Far from being proof in support of the AGs’ position, Gilead’s work with NIH is a clear example of how damaging it would be to abuse the march-in rights provision. We desperately want these types of collaborations to continue. And if companies believe that doing so would expose them to the seizure of their IP, they will act accordingly.

Our intellectual property system provides the necessary incentives for companies to invest massive amounts of money and bring new lifesaving drugs to the world. We even allow patents for new uses of existing drugs. As CPIP Senior Fellow for Life Sciences Chris Holman points out, the next great cure might be hiding in your medicine cabinet. But without incentivizing the R&D expenditures that bring us these wonderful inventions, we may never realize it.
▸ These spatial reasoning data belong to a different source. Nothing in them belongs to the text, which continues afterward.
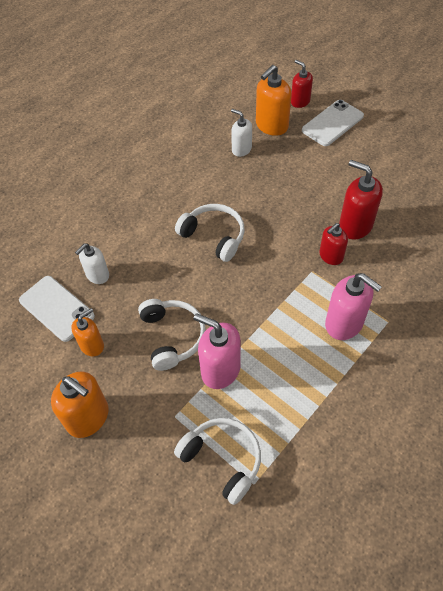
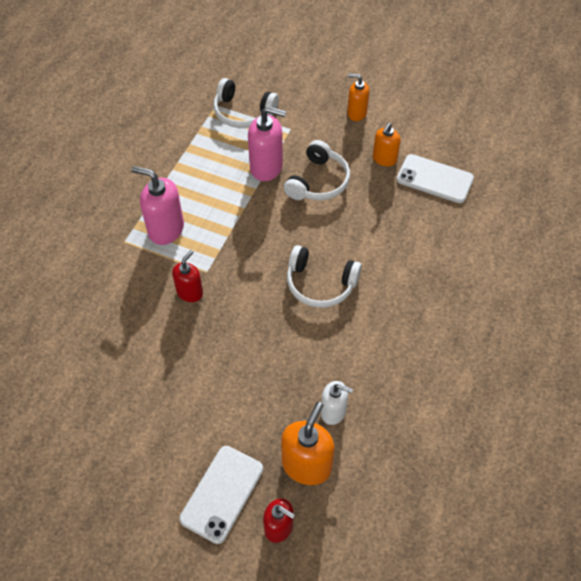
camera: 160 degrees right, 0 degrees up
orange soap dispenser [51,371,108,438] -> orange soap dispenser [347,73,369,121], size x0.63
white soap dispenser [75,243,109,284] -> none
white headphones [138,299,206,371] -> white headphones turned 120 degrees counterclockwise [284,140,350,200]
red soap dispenser [339,160,383,239] -> none

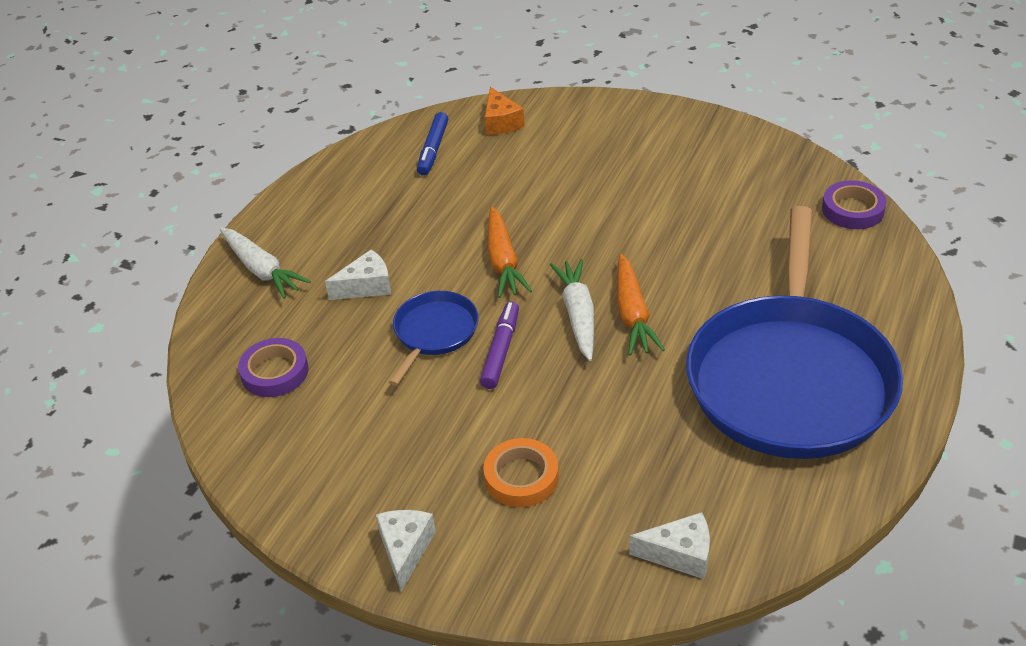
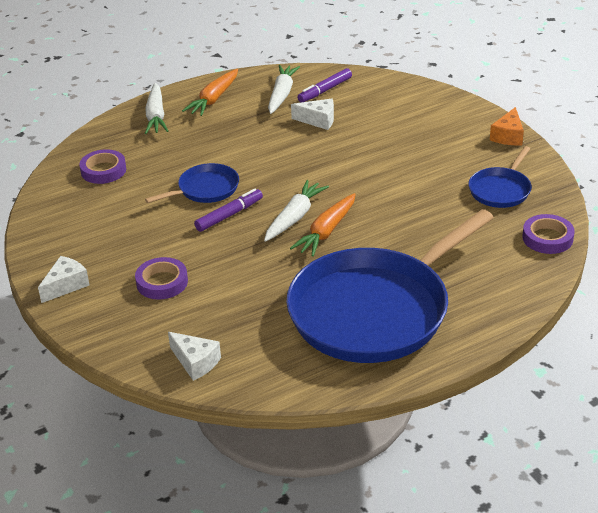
camera: 35 degrees right, 5 degrees down
white cheese [325,249,391,300] -> white cheese moved to [291,99,334,130]
blue marker [417,112,448,176] -> purple marker [297,68,352,102]
orange tape [483,438,559,507] -> purple tape [135,257,188,300]
orange cheese [485,87,525,135] -> orange cheese moved to [490,107,524,145]
orange carrot [488,207,532,298] -> orange carrot moved to [182,69,238,116]
none -> white carrot [268,65,300,114]
none -> blue pan [469,146,532,208]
It is hard to worry about the future when the present appears so bleak, but it is critically important to understand why it is dangerous to weaken the incentives that have given us so many lifesaving developments. Even if exercising march-in rights were legal, and even if it could somehow increase production, it is necessary to consider the long-term implications. Taking away a company’s rights and forcing it to sell at close to the cost of production may help with the current situation, but it will likely decimate future research. Who would want to spend billions of dollars on R&D without the knowledge that they can obtain IP rights that will have a predictable value? We should ensure that companies remain strongly incentivized to research new treatments that benefit us all.